Continuous variables
In the example above, all variables had discrete states. What if a variable naturally is continuous, such as time or distance? There is nothing in the formulation of our Bayesian network that prohibits the use of general functions to describe our priors and CPDs. However, there are practical implications which complicates their use. First of all, we need some way to parametrize our variables. If they all belong to the same parametric family this is not an issue, but in practice it is often difficult to find a parametric family that fits all of our variables, especially since they need to remain within this family under the multiplication and marginalization operations used during inference. Secondly, we exchange the summation to integration during marginalization, which often has no closed form. One alternative that we use in practice is to simply discretize the continuous variables. This approach is dependent on the function being smooth enough that a discretization is a good approximation.
Learning
The title mentions machine learning, but so far all we have is a – albeit sophisticated – statistical model. Although we can use this model as is, another point of view is that what we have is a prior over our final model, to be completed by data. It is possible both to learn the priors and conditional probabilities given the network structure, and to learn the structure itself. Typically, we would assume that the expert is quite good at knowing the structure of the network, and perhaps not as good at providing parameters (probabilities) for the priors and CPDs. If the expert, rather than giving point estimates for the priors and conditional probabilities, give distributions over these parameters $\theta$ we can use a Bayesian treatment of the parameters too:
$P(\theta | D) = \frac{P(D | \theta) \times P(\theta)}{P(D)}$
In this way we will preferentially update (in order to increase the likelihood of the observed data) the parameters which the expert considered uncertain. Because of the constraints that our initial structure and parameter estimates provide, the model can use data very efficiently for learning.

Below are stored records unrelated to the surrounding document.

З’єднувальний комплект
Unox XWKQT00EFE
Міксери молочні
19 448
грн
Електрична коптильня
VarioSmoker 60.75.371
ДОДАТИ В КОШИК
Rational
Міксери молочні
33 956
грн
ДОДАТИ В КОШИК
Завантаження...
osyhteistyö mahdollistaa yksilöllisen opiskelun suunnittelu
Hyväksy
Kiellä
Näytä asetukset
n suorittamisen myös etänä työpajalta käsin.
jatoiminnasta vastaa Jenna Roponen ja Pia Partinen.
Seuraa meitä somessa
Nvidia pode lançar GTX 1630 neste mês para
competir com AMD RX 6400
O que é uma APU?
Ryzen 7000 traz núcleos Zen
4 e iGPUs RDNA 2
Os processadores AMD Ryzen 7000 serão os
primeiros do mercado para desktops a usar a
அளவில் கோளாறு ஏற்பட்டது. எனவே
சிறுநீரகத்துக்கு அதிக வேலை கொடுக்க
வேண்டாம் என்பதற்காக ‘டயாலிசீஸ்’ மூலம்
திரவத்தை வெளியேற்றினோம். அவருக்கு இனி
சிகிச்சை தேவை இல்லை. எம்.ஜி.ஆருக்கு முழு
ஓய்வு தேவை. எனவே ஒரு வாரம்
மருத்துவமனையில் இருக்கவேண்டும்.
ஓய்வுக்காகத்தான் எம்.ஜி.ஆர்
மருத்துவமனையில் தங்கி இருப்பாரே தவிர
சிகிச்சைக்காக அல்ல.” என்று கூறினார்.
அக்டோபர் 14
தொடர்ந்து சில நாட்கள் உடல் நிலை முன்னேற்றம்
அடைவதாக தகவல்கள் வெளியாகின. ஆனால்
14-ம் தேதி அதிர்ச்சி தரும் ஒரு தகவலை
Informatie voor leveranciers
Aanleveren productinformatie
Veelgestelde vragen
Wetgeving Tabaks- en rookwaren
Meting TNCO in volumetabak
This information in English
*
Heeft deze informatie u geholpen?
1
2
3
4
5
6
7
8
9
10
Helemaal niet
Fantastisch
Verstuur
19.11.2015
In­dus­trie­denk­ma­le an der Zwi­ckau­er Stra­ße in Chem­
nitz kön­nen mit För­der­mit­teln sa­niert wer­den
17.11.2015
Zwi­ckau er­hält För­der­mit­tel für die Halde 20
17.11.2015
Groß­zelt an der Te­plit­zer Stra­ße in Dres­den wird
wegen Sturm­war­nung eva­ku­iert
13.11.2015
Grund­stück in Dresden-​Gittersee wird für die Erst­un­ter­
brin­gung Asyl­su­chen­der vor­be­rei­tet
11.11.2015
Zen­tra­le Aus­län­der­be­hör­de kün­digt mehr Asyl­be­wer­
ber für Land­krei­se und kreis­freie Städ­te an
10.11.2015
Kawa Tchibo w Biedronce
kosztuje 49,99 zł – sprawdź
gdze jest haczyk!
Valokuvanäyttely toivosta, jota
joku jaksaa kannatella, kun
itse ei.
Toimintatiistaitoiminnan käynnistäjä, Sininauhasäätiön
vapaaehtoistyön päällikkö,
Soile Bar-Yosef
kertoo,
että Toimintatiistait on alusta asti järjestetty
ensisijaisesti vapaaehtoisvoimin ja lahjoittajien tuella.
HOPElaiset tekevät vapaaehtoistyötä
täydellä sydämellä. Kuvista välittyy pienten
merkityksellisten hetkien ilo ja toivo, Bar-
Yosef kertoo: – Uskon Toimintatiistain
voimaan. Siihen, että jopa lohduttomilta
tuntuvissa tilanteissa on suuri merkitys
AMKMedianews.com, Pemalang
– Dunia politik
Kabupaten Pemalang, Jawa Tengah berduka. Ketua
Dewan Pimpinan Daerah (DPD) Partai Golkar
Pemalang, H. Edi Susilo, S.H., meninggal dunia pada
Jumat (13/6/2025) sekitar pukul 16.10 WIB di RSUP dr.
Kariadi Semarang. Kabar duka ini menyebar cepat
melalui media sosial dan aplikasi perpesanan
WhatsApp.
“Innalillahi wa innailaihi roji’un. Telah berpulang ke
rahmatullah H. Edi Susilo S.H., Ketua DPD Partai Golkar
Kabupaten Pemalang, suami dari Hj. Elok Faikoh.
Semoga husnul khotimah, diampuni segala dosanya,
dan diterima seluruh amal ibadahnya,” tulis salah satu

We can also learn about the structure of the network. Similarly to how boosted trees are grown, we attach a cost function to the structure of the network which encourages a small sparsely connected network. We can then add nodes or edges that provide an increase in the likelihood of the data that offsets the increase in the cost function, and similarly prune existing nodes and edges that do not.
Conclusion
Bayesian belief networks is a class of highly data efficient and interpretable models for domains with causal relationships between variables. The tradeoff is a dependency on good prior knowledge and often problem-specific adaptions and simplifications. For the problems where their strengths shine however, belief networks are well worth their trouble.